Abortion is also performed by a procedure called Dilation and Curettage (D & C), in which a tiny hoe is used to chop the baby’s body to pieces. The body is then scraped off the wall of the uterus and subsequently reassembled to ensure that no remaining parts have been left behind. Other methods include:

Saline Solution — a salt solution is injected into the amniotic fluid, burning the skin off the baby who, after thrashing in the uterus for a number of hours, is reduced to a shriveled corpse;

Suction — presently two-thirds of all abortions in the United States and Canada are carried out using a suction tube, which tears the child apart and deposit the pieces into a jar;

Hysterotomy — similar to a Caesarean section, except it is designed for the express purpose of killing rather than saving the baby;

Prostaglandin — the injection of a chemical into the uterine muscle, causing it to react violently, thus expelling the preborn child (the few children who survive decapitation resulting from the violent contractions are exterminated after delivery).

What is Abortion?- Killing

Abortion involves killing because the zygote, which fulfills the criteria needed to establish the existence of biological life (including metabolism, development, the ability to react to stimuli, and cell reproduction), is indeed terminated.

What is Abortion?- Innocent

While it is true that everyone is conceived and born in sin, preborn children are innocent because they have done nothing wrong. They deserve protection, not capital punishment.

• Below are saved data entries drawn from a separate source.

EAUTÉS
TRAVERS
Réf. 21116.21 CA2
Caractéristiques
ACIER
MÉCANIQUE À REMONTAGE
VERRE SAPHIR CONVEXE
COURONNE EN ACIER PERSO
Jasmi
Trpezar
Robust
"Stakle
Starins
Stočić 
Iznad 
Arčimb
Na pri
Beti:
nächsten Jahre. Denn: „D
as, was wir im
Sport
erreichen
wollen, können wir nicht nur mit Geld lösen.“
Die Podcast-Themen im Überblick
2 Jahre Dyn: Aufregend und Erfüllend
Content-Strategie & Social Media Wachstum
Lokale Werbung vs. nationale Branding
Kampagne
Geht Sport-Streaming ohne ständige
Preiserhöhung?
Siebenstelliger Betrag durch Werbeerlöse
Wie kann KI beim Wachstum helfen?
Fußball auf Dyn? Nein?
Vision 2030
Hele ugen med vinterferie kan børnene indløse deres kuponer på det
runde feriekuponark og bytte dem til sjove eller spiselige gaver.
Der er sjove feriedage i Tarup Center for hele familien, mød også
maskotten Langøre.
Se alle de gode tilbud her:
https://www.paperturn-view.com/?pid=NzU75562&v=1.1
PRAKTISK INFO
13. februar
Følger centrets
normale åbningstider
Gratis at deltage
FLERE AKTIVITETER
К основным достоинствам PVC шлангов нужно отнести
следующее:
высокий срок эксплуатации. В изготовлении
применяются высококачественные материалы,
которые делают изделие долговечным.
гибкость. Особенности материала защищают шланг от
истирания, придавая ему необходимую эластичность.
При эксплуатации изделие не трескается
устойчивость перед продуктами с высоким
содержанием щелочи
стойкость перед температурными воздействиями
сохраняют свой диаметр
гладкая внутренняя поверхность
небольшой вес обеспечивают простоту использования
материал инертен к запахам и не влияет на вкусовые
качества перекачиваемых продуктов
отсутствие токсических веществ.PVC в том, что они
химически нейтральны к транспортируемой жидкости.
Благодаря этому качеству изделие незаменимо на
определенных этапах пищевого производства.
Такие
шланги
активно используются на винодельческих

What is Abortion?- Human Being

The living baby in the mother’s womb is a human being because he or she is the product of human parents and has a totally distinct human genetic code. This truth that abortion terminates the life of a human being is substantiated by science:

• As Dr. Micheline Matthew-Roth, a principal research associate at Harvard Medical School’s Department of Medicine, puts it, “It is scientifically correct to say that an individual human life begins at conception, when egg and sperm join to form the zygote, and this developing human always is a member of our species in all stages of its life.”10

• French geneticist Jerome L. LeJeune bore eloquent testimony to the truth of Dr. Matthew-Roth’s remarks when he gave the following testimony to a United States Senate sub-committee: “To accept the fact that after fertilization has taken place a new human has come into being is no longer a matter of taste or opinion. The human nature of the human being from conception to old age is not a metaphysical contention, it is plain experimental evidence.”11

• Perhaps Dr. Hymie Gordon, professor of medical genetics and a physician at the prestigious Mayo Clinic, best summarized the perspective of science when he said, “I think we can now also say that the question of the beginning of life — when life begins — is no longer a question for theological or philosophical dispute. It is an established scientific fact. Theologians and philosophers may go on to debate the meaning of life or purpose of life, but it is an established fact that all life, including human life, begins at the moment of conception.”12

Long before science substantiated the truth that abortion is the painful killing of an innocent human being, the psalmist summarized the view of sacred Scripture with these words:

For you created my inmost being; you knit me together in my mother’s womb. I praise you because I am fearfully and wonderfully made; your works are wonderful, I know that full well. My frame was not hidden from you when I was made in the secret place. When I was woven together in the depths of the earth, your eyes saw my unformed body. All the days ordained for me were written in your book before one of them came to be.